Mission

Bibliophiliac is the space where one passionate, voracious reader reflects on books and the reading life. You will find reviews, analysis, links, and reflections on poetry and prose both in and out of the mainstream.

A book must be the axe for the frozen sea within us. Franz Kafka

Thursday, December 8, 2016

Short But Powerful

Do You Have Time for a Cup of Coffee?

     No? Me neither. Let's have one anyway. Know what my life's been like lately? I leave for work in the dark and I come home from work in the dark. The only thing I want to do is throw myself onto my bed. Sometimes I go to bed at 8:00 or 8:30. Sometimes I sit up grading essays. What am I not doing? Finishing big fat juicy novels in a week. It took me forever to finish The Blind Assassin.

     So, here's my antidote for when life is too busy, too messy, and too overwhelming for a long and powerful book: read something short and powerful. Here are some suggestions.

1. Pond by Claire-Louise Bennett. This entrancing work of fiction is a series of linked vignettes--some with more narrative tension than others--all from the perspective of a solitary woman living in an isolated cottage in Ireland. This book is lovely, lyrical, enchanting. At 208 pages, it is a relatively quick read.

2. Train Dreams by Denis Johnson. At 116 pages, this little book is so gorgeous and affecting you will wonder why people bother to write longer books. Train Dreams is the story of Robert Grainier, a day laborer in the American West at the start of the twentieth century. This little book captures history at the ground level, but is also suffused with emotion and myth. Simply beautiful.

3. Ayiti by Roxane Gay. The author is better known for Bad Feminist, An Untamed State, World of Wakanda, and her mordantly funny twitter feed. Ayiti, 121 pages, is an introduction to the author through a series of brief stories set in Haiti.

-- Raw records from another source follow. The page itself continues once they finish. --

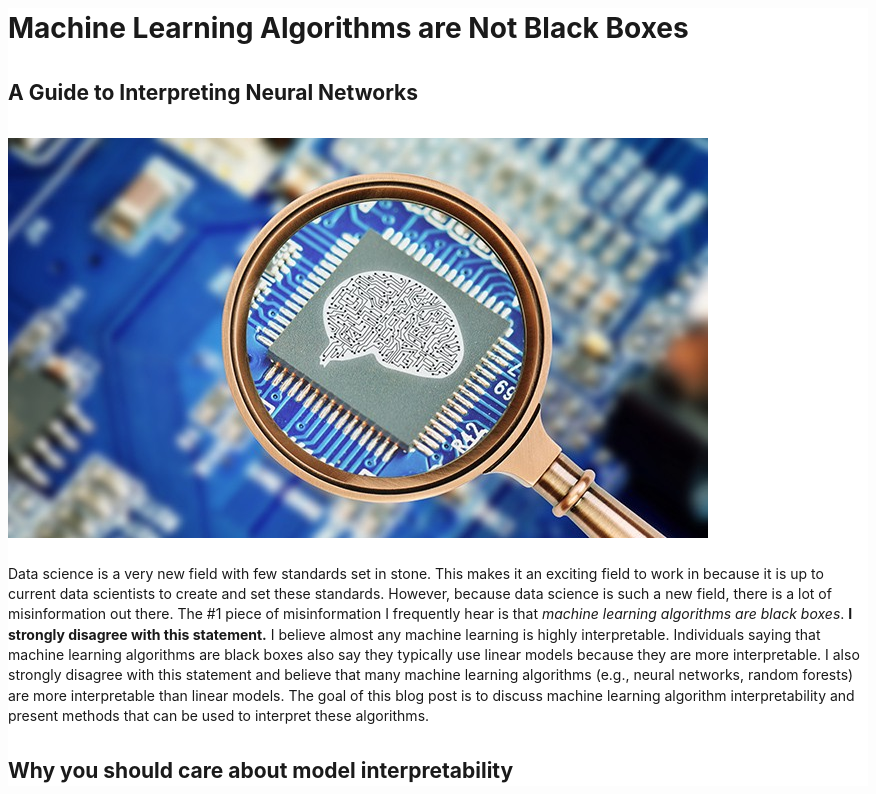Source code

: # Machine Learning Algorithms are Not Black Boxes

## A Guide to Interpreting Neural Networks

## ![](/images/2019-08-26-machine-learning-interpretation/media/image1.jpeg)

Data science is a very new field with few standards set in stone. This makes it an exciting field to work in because it is up to current data scientists to create and set these standards. However, because data science is such a new field, there is a lot of misinformation out there. The #1 piece of misinformation I frequently hear is that *machine learning algorithms are black boxes*. **I strongly disagree with this statement.** I believe almost any machine learning is highly interpretable. Individuals saying that machine learning algorithms are black boxes also say they typically use linear models because they are more interpretable. I also strongly disagree with this statement and believe that many machine learning algorithms (e.g., neural networks, random forests) are more interpretable than linear models. The goal of this blog post is to discuss machine learning algorithm interpretability and present methods that can be used to interpret these algorithms.

## Why you should care about model interpretability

4. Drown by Junot Diaz. Powerful linked stories set in Santo Domingo and New York.So good they will make you glad you are alive to read them. 208 pages.

5. Upstream: Selected Essays by Mary Oliver. If I could, I think I would live entirely in the world of Mary Oliver. A modern-day Romantic and Transcendentalist, Oliver will make you look at life and nature with fresh eyes. 128 pages.

6. American Salvage by Bonnie Jo Campbell. The most beautiful, gritty, disturbing, real stories about people you feel you can touch they are so deeply imagined. Incredible, graceful, compassionate writing. 170 pages.

     There you have it: six short but powerful books that will remind you that you are a reader, and why.

1 comment:

Iliana said...

Isn't Mary Oliver wonderful? I finished her collection Blue Horses recently and felt like I wanted to highlight every single page. Hope you at least have some downtime to look forward to now that we are in the Holiday season!